> _TASK DETAILS_: Output the text of the rows below as a JSON list of strings, with one string per line and no blank lines. Leave the pictures out of the answer.

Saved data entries
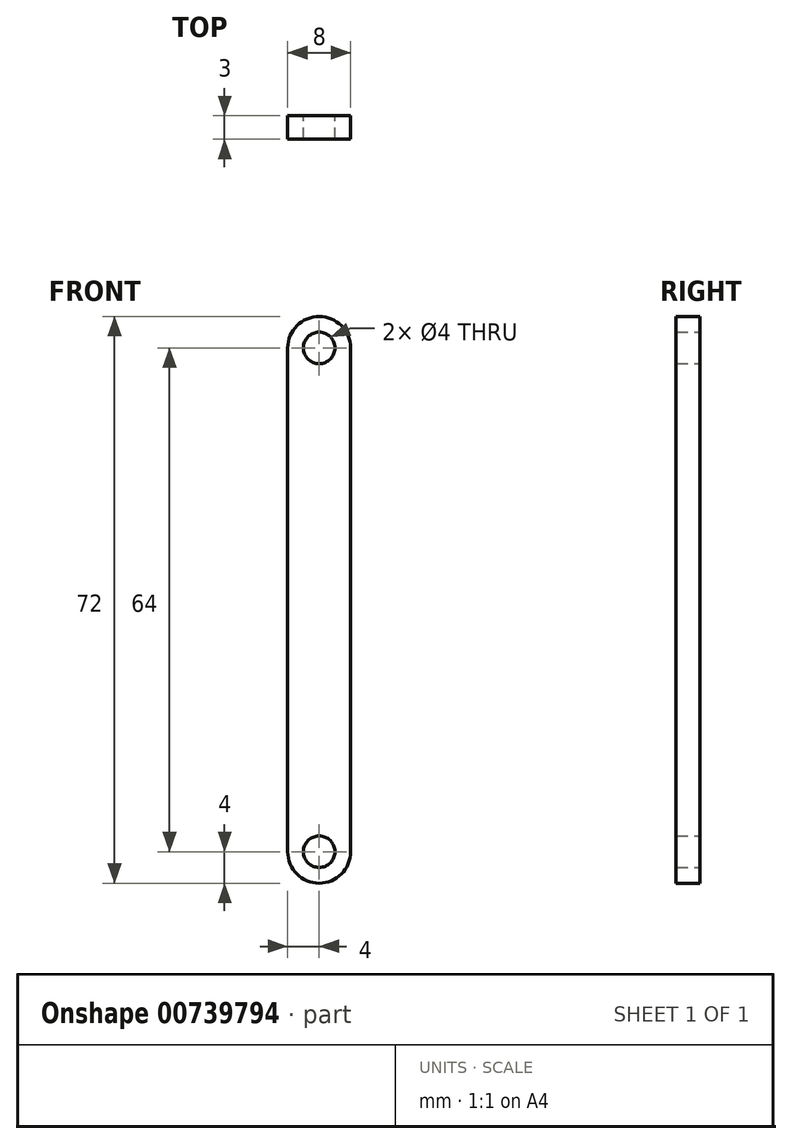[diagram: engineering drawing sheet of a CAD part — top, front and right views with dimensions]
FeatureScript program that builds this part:
annotation { "Feature Type Name" : "Feature", "Feature Type Description" : "" }
export const myFeature = defineFeature(function(context is Context, id is Id, definition is map)
    precondition{}
    {
        {
            var Q0;
            Q0=qCreatedBy(makeId("Front.planeOp"),FACE);
            var sketch = newSketch(context, id + "F0", { "sketchPlane" : qUnion([Q0])});
            skLineSegment(sketch, "E0.bottom", {"start": v(4, 32) * mm, "end": v(-4, 32) * mm, "construction": true});
            skLineSegment(sketch, "E0.top", {"start": v(4, -32) * mm, "end": v(-4, -32) * mm, "construction": true});
            skLineSegment(sketch, "E0.left", {"start": v(4, 32) * mm, "end": v(4, -32) * mm});
            skLineSegment(sketch, "E0.right", {"start": v(-4, 32) * mm, "end": v(-4, -32) * mm});
            skPoint(sketch, "E0.middle", {"position": v(0, 0) * mm});
            skArc(sketch, "E1", {"start": v(-4, -32) * mm, "mid": v(0, -36) * mm, "end": v(4, -32) * mm});
            skArc(sketch, "E2", {"start": v(4, 32) * mm, "mid": v(0, 36) * mm, "end": v(-4, 32) * mm});
            skCircle(sketch, "E3", {"center": v(0, 32) * mm, "radius": 2 * mm});
            skCircle(sketch, "E4", {"center": v(0, -32) * mm, "radius": 2 * mm});
            skSolve(sketch);
        }
        {
            var Q0;
            Q0 = qSketchRegion(id + "F0", true);
            extrude(context, id + "F1", {"entities" : qUnion([Q0]), "depth" : 3 * mm, "offsetDistance" : 25 * mm});
        }
    });
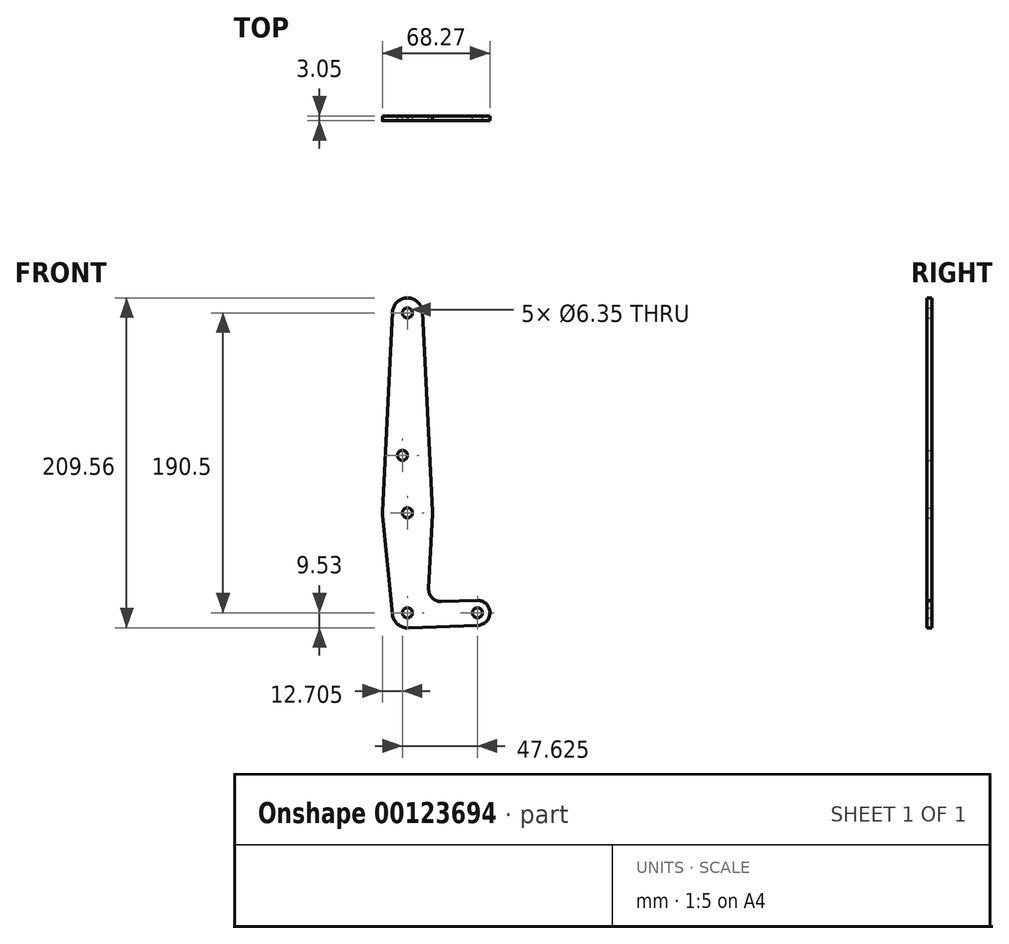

> _SOLUTION TO THIS TASK_:
[
  "[diagram: engineering drawing sheet of a CAD part — top, front and right views with dimensions]",
  "FeatureScript program that builds this part:",
  "annotation { \"Feature Type Name\" : \"Feature\", \"Feature Type Description\" : \"\" }",
  "export const myFeature = defineFeature(function(context is Context, id is Id, definition is map)",
  "    precondition{}",
  "    {",
  "        {",
  "            var Q0;",
  "            Q0=qCreatedBy(makeId(\"Front.planeOp\"),FACE);",
  "            var sketch = newSketch(context, id + \"F0\", { \"sketchPlane\" : qUnion([Q0])});",
  "            skLineSegment(sketch, \"E0.bottom\", {\"start\": v(4, 32) * mm, \"end\": v(-4, 32) * mm, \"construction\": true});",
  "            skLineSegment(sketch, \"E0.top\", {\"start\": v(4, -32) * mm, \"end\": v(-4, -32) * mm, \"construction\": true});",
  "            skLineSegment(sketch, \"E0.left\", {\"start\": v(4, 32) * mm, \"end\": v(4, -32) * mm});",
  "            skLineSegment(sketch, \"E0.right\", {\"start\": v(-4, 32) * mm, \"end\": v(-4, -32) * mm});",
  "            skPoint(sketch, \"E0.middle\", {\"position\": v(0, 0) * mm});",
  "            skArc(sketch, \"E1\", {\"start\": v(-4, -32) * mm, \"mid\": v(0, -36) * mm, \"end\": v(4, -32) * mm});",
  "            skArc(sketch, \"E2\", {\"start\": v(4, 32) * mm, \"mid\": v(0, 36) * mm, \"end\": v(-4, 32) * mm});",
  "            skCircle(sketch, \"E3\", {\"center\": v(0, 32) * mm, \"radius\": 2 * mm});",
  "            skCircle(sketch, \"E4\", {\"center\": v(0, -32) * mm, \"radius\": 2 * mm});",
  "            skSolve(sketch);",
  "        }",
  "        {",
  "            var Q0;",
  "            Q0 = qSketchRegion(id + \"F0\", true);",
  "            extrude(context, id + \"F1\", {\"entities\" : qUnion([Q0]), \"depth\" : 3 * mm, \"offsetDistance\" : 25 * mm});",
  "        }",
  "    });"
]